The new legislation criminalizes the common activities of miners which are RIGHTS granted to all U.S. Citizens by the Mining Acts of 1866, 1870, 1871 and 1872, requires that all counties liscense miners and charge an exhorbant fee of $50 per season AND per county to residents and $2500 per county and per season to non residents.

In addition to creating added workload and expense to already stressed county budgets, the legislation also forces law enforcement agencies to enforce the contents of the new legislation, which will undoubtedly create a financial strain on many counties who have already been forced to cut members of law enforcement from their ranks and cut patrols. As only a few members of the Oregon law enforcement community have been educated on the Mining Laws of the United States, it is reasonable to expect that as a result of this legislation, many members of law enforcement who believe they are doing their jobs properly may find that they make serious mistakes during the process which will open themselves and their agencies (city, county and state) to prosecution or suit for unwittingly violating the granted rights of miners. As miners everywhere are now rediscovering their rights and learning to excercise them, it is only a matter of time before public servants who are unintentionally ignorant of mining find themselves on the wrong side of the Mining Law of the United States simply because they were "following orders" and "did not know better".

It should be noted that none of the three authors of this legislation seem to have much roots in the State of Oregon. Jason Atkinson is a native of Sacramento, California, while Mark Hass is a native of Providence, Rhode Island. Bates hails from Seattle. With their backgrounds in mind, it should come as no surprise that these three public servants seem to have no respect for mining.

South West Oregon was founded on mining and the gold and other minerals which were mined here and in North Eastern Oregon supplied the infrastructure and capital to develop the rest of this state. Here in South West Oregon, the combined reported gold production of Jackson and Josephine Counties alone amounted to over 56 million ounces of fine gold.

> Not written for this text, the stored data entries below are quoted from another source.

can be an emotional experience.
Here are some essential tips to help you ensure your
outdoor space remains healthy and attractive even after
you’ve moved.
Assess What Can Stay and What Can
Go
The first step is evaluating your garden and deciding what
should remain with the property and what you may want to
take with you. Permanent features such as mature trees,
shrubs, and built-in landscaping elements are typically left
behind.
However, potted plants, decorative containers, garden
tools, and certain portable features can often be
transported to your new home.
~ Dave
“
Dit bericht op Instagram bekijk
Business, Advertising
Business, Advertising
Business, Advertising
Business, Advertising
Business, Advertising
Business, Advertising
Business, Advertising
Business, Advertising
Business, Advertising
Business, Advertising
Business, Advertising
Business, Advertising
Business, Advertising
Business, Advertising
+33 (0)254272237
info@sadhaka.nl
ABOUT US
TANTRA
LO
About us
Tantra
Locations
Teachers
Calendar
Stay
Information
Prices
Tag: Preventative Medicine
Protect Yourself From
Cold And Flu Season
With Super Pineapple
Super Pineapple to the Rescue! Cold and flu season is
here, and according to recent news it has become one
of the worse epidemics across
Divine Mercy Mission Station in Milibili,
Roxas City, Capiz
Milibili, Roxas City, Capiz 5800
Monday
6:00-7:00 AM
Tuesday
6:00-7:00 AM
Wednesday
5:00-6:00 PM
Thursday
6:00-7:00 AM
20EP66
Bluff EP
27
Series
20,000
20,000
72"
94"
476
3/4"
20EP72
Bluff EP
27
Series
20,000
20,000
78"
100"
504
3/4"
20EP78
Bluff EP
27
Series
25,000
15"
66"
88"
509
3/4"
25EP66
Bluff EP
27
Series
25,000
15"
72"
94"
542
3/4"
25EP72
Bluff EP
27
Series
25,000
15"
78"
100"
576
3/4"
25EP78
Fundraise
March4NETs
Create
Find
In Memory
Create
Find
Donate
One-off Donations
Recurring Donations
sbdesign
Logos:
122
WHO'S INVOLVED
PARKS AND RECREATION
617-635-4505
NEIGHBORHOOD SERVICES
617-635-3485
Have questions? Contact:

At the current price of gold, that is over 78.4 BILLION dollars worth of gold that these two counties have contributed to Oregon's economy. According to most geologists, only 5% of this area's native gold has actually been mined in these two counties, leaving an estimated $1.5 TRILLION dollars worth of gold that is still left in the rivers, streams and mountains of Josephine and Jackson counties. These totals do not even take into the account the extensive quantities of copper, platinum, silver, chrome, nickel, cinnabar, mangenesium, zinc, limestone, coal, aggregate and other materials which were mined in these two counties, nor the resources that are left.

It is about time that these facts are understood and that the beneficial impact of mining in the State of Oregon is finally acknowledged.

If we do not take action on this issue, we may see the end of the 160 year old tradition of mining in Oregon. This type of legislation is contagious and will spread to your state next if it is not stopped!